Removed temporary Dtrace probes.

Updated dtrace:

dtrace
#!/usr/sbin/dtrace -s

#pragma D option quiet
#pragma D option switchrate=25hz

int last[int];
int last_check[int];

dtrace:::BEGIN
{
       printf(" %12s %7s %9s %9s %9s %12s %12s %12s\n",
           "dt(us)",  "srtt", "newsize", "rfbuf_ts", "rtttime", "ack", "seq", "rtseq");
}

tcp:::receive-autoresize
/(args[4]->tcp_sport == 80 || args[4]->tcp_sport == 443)/
{
       elapsed = (timestamp - last[args[1]->cs_cid]) / 1000;
       printf(" %12d %7d %9d %9d %9d %12d %12d %12d\n", elapsed,
           args[3]->tcps_srtt, args[5], args[3]->tcps_rfbuf_ts, args[3]->tcps_rtttime, args[4]->tcp_ack, args[4]->tcp_seq, args[3]->tcps_rtseq);
       last[args[1]->cs_cid] = timestamp;
}
smh marked an inline comment as done.Mar 19 2017, 12:38 PM

Corrected dtrace autoresize mbuf parameter definition.

Thanks for the feedback Lawrence, based on that I've updated to use just the SRTT check, added the fastpath version and generally cleaned up.

Hopefully this captures everything, putting it in a good place to merge?

Extract common logic to tcp_autorcvbuf as suggested by lstewart.

Lawrence is now happy with this in is current form, so just a prod to see if I get any comments for or against from transport members / gnn?

I like the use of DTrace as well. Please add the script as another commit.

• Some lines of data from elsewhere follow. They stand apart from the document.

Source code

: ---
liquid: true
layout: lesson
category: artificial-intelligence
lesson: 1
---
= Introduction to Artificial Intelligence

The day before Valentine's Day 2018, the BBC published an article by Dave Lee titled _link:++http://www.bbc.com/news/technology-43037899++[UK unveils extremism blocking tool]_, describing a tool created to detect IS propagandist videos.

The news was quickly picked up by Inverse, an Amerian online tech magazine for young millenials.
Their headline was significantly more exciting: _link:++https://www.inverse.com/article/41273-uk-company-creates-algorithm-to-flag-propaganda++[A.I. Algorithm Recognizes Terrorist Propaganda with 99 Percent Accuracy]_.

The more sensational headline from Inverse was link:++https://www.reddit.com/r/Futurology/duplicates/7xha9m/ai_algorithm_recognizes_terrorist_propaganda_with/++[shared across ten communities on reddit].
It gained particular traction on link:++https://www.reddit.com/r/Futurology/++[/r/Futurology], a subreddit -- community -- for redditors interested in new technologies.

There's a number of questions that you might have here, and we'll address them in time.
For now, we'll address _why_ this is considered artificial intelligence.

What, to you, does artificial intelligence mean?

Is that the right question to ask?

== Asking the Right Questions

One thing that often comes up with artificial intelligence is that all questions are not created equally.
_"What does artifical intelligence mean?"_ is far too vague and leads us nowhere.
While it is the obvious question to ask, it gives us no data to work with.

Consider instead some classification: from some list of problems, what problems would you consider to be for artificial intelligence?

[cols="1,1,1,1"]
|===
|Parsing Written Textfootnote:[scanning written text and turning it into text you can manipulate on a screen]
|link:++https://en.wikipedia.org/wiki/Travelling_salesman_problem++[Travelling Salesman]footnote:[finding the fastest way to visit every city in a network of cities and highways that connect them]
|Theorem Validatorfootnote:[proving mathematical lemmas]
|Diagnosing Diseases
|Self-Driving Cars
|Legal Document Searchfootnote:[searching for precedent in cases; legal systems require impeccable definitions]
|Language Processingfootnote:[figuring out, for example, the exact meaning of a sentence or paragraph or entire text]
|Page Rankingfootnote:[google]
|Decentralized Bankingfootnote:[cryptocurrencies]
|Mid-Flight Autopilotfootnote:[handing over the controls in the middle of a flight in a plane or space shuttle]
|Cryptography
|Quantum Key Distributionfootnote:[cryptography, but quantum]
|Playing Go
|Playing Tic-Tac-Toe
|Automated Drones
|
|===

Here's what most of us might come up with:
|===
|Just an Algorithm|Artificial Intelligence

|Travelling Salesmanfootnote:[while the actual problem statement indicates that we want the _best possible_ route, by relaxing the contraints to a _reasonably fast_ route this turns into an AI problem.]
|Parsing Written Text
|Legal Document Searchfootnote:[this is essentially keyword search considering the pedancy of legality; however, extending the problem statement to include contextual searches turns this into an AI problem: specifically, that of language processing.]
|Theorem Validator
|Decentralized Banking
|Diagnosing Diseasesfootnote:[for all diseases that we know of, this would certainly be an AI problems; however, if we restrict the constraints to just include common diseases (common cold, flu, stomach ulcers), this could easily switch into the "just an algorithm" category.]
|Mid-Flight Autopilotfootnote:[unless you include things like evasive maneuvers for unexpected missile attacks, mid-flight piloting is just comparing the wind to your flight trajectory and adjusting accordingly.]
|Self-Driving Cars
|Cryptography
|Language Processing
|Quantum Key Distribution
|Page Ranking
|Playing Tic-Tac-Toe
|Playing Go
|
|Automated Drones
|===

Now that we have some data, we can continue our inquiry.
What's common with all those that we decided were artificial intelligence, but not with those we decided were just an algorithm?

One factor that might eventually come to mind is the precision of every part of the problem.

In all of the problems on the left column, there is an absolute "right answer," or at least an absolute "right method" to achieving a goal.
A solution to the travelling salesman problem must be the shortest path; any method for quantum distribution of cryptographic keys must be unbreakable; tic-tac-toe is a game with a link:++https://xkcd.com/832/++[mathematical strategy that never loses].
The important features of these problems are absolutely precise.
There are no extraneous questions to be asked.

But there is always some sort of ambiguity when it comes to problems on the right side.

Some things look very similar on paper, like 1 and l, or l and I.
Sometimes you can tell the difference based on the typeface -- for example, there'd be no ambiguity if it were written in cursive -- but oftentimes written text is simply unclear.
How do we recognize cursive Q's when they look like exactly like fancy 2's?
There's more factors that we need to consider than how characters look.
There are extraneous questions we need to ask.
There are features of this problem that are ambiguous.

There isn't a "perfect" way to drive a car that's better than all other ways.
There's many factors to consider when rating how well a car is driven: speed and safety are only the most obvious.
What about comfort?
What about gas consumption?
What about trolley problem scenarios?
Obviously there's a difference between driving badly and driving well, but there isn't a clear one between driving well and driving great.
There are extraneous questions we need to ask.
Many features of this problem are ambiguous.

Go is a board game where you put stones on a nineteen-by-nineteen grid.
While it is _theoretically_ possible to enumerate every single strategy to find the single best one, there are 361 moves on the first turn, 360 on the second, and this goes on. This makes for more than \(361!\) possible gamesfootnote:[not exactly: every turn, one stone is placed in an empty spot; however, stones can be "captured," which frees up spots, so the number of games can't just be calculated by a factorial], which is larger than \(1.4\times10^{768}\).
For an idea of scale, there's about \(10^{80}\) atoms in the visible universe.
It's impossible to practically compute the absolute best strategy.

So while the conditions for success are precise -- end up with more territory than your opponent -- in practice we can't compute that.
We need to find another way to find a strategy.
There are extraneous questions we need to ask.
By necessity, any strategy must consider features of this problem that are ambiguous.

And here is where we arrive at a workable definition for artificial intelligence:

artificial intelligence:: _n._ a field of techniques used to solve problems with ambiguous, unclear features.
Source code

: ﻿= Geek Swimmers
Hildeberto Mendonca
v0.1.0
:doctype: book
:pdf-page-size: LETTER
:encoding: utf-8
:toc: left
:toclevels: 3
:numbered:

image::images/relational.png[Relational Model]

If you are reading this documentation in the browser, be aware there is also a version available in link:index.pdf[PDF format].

This revision is now accepted and ready to land.Apr 7 2017, 6:00 PM
sys/netinet/tcp_input.c
1532

Note that t_srtt is in units of hz ticks scaled by TCP_RTT_SHIFT, and tcp_ts_getticks() returns (confusingly) "timestamp ticks" which are fixed at 1ms i.e. if hz != 1000, the units of left and right hand sides differ. You need to tweak one of the sides accordingly.

smh edited edge metadata.

Convert timestamp to ticks to ensure that comparisons are correct for
hz != 1000.

This revision now requires review to proceed.Apr 8 2017, 10:28 PM
smh marked an inline comment as done.Apr 8 2017, 10:29 PM
This revision is now accepted and ready to land.Apr 9 2017, 10:45 PM
This revision was automatically updated to reflect the committed changes.